> WHAT TO WORK ON
1. Reproduce the explorer documentation from "Output format, either" up to and including "typically takes longer.", swapping "progress bar" for "status indicator".
2. Resume the explorer documentation and continue it from its last line.

>> start DOCUMENT SEGMENT

Explore all variables and generate an HTML or PDF summary report

Description

Analyses a data frame or tibble, summarising all continuous, date and categorical variables, missing data and duplicate values, and produces an HTML or PDF report.

Usage

explorer(
  data,
  output_file = NULL,
  format = c("html", "pdf"),
  progress = TRUE,
  id_var = NULL
)
explorer(
  data,
  output_file = NULL,
  format = c("html", "pdf"),
  progress = TRUE,
  id_var = NULL
)

Arguments

data

A data frame or tibble to explore.

output_file

The name of the output file. Default uses ⁠<df_name>_report.html⁠ or .pdf

format

Output format, either "html" (default) or "pdf".

progress

If TRUE (default), show a progress bar while building the report.

id_var

Character vector of column names to treat as IDs (not summarised).

Value

Outputs an html or PDF summary. Output in PDF typically takes longer.

For PDF output, a LaTeX distribution must be installed. TinyTeX is recommended. To install, run:

install.packages("tinytex")
tinytex::install_tinytex()

>> end DOCUMENT SEGMENT
>> start DATA SECTION

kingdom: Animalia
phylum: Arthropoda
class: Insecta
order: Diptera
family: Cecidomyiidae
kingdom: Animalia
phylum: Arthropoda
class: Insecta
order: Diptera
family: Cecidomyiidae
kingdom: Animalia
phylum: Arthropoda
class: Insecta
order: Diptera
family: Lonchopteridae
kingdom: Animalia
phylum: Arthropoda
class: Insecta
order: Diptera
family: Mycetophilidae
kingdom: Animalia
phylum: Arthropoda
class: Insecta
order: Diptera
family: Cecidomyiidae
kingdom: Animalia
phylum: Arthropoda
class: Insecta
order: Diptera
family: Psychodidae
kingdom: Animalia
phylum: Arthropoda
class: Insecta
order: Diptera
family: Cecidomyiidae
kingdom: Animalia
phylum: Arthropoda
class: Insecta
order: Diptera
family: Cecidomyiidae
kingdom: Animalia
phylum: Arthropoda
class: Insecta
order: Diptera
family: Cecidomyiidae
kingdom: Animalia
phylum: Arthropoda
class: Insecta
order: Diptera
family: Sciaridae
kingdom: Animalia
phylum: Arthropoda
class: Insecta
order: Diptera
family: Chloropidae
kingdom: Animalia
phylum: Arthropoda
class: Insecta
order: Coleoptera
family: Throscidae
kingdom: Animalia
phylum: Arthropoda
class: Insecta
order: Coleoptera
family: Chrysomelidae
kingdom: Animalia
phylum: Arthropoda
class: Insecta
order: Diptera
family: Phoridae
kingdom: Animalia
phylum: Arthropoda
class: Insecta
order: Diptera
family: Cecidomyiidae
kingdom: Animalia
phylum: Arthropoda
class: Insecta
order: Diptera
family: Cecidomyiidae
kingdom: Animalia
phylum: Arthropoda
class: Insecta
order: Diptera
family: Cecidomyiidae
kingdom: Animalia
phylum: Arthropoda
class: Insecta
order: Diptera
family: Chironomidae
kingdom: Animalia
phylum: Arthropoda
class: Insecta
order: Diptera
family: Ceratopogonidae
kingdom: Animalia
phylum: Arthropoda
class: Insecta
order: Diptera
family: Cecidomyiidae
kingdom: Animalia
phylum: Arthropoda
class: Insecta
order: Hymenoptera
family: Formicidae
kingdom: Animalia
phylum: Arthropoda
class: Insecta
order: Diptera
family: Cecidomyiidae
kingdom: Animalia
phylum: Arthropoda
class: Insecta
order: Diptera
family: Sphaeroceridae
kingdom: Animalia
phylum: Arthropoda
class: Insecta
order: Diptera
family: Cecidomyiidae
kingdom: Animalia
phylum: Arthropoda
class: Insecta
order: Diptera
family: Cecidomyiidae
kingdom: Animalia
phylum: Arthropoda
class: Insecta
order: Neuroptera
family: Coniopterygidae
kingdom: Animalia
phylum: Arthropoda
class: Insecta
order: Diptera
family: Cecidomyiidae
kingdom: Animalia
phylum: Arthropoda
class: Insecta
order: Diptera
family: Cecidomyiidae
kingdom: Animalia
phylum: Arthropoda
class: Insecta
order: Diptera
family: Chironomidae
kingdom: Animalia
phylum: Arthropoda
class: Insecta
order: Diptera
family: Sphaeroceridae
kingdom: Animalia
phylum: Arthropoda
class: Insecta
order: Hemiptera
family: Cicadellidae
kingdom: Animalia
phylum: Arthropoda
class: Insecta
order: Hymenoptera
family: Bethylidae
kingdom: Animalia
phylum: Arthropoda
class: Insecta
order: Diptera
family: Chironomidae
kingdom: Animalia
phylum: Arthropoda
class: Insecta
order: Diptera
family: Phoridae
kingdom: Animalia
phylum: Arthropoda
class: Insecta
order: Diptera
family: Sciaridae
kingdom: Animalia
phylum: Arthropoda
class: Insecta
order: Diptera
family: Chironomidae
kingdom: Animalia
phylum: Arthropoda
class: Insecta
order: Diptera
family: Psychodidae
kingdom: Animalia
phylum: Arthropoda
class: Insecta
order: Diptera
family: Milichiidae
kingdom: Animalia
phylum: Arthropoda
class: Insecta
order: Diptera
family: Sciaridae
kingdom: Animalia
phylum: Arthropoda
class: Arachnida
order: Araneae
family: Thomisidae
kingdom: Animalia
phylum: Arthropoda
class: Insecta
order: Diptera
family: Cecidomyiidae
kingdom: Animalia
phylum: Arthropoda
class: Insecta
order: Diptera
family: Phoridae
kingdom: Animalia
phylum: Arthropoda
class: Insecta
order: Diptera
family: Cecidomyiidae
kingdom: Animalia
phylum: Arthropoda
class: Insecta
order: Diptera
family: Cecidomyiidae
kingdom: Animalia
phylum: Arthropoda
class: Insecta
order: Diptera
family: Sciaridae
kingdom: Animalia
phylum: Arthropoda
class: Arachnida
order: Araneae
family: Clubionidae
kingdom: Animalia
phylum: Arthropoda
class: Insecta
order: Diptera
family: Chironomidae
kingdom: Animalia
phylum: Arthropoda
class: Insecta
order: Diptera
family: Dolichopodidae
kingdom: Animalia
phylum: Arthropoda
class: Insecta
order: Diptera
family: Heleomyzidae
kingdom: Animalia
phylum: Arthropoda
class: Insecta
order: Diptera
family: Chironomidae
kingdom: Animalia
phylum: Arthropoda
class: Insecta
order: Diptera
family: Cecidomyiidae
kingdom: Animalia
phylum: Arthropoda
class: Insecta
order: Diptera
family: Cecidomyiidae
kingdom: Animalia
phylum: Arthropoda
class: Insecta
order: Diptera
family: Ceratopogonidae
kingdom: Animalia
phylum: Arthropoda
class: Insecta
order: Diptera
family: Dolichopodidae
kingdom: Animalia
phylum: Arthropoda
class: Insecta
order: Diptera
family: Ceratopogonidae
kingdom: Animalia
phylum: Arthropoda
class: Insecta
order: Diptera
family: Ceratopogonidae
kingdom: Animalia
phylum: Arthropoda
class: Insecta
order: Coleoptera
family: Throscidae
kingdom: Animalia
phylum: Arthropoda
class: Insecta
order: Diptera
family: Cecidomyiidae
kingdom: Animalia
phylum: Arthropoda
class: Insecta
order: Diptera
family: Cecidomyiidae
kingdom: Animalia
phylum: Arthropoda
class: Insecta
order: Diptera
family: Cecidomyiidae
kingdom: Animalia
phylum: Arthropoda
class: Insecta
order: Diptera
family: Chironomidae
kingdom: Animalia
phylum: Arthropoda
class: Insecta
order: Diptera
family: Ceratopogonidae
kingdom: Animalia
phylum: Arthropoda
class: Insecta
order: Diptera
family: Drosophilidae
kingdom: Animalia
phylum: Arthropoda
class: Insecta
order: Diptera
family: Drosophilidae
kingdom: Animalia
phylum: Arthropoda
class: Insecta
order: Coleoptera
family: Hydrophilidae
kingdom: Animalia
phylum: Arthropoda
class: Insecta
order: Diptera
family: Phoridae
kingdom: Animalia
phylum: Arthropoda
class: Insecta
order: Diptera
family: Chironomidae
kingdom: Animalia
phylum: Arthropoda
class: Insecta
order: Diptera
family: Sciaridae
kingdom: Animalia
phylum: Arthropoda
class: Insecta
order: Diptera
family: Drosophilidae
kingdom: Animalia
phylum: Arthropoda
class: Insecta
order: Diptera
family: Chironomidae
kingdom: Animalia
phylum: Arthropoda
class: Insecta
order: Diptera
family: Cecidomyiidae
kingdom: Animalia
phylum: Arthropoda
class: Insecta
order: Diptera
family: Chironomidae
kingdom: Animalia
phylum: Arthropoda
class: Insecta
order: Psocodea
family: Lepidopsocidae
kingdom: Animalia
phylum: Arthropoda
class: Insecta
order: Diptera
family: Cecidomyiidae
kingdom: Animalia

>> end DATA SECTION

> OUTPUTS
1.
Output format, either "html" (default) or "pdf".

progress

If TRUE (default), show a status indicator while building the report.

id_var

Character vector of column names to treat as IDs (not summarised).

Value

Outputs an html or PDF summary. Output in PDF typically takes longer.

2.
Examples

## Not run: 
# Build example data from mtcars with some factors and a date column:
  cars_example <- mtcars %>%
    dplyr::mutate(
      across(c(vs, am, gear, carb, cyl), as.factor),
      date_var = as.Date("2025-06-01") +
        sample(-300:300, nrow(mtcars), replace = TRUE),
      id = dplyr::row_number()
    )
# To run explorer:
  explorer(mtcars)                  # with progress bar
  explorer(mtcars, progress = FALSE) # omit progress bar
  explorer(mtcars, format = "pdf")   # PDF output
  explorer(mtcars, format = "pdf", id_var = "id")   # Identify ID variable

## End(Not run)
## Not run: 
# Build example data from mtcars with some factors and a date column:
  cars_example <- mtcars %>%
    dplyr::mutate(
      across(c(vs, am, gear, carb, cyl), as.factor),
      date_var = as.Date("2025-06-01") +
        sample(-300:300, nrow(mtcars), replace = TRUE),
      id = dplyr::row_number()
    )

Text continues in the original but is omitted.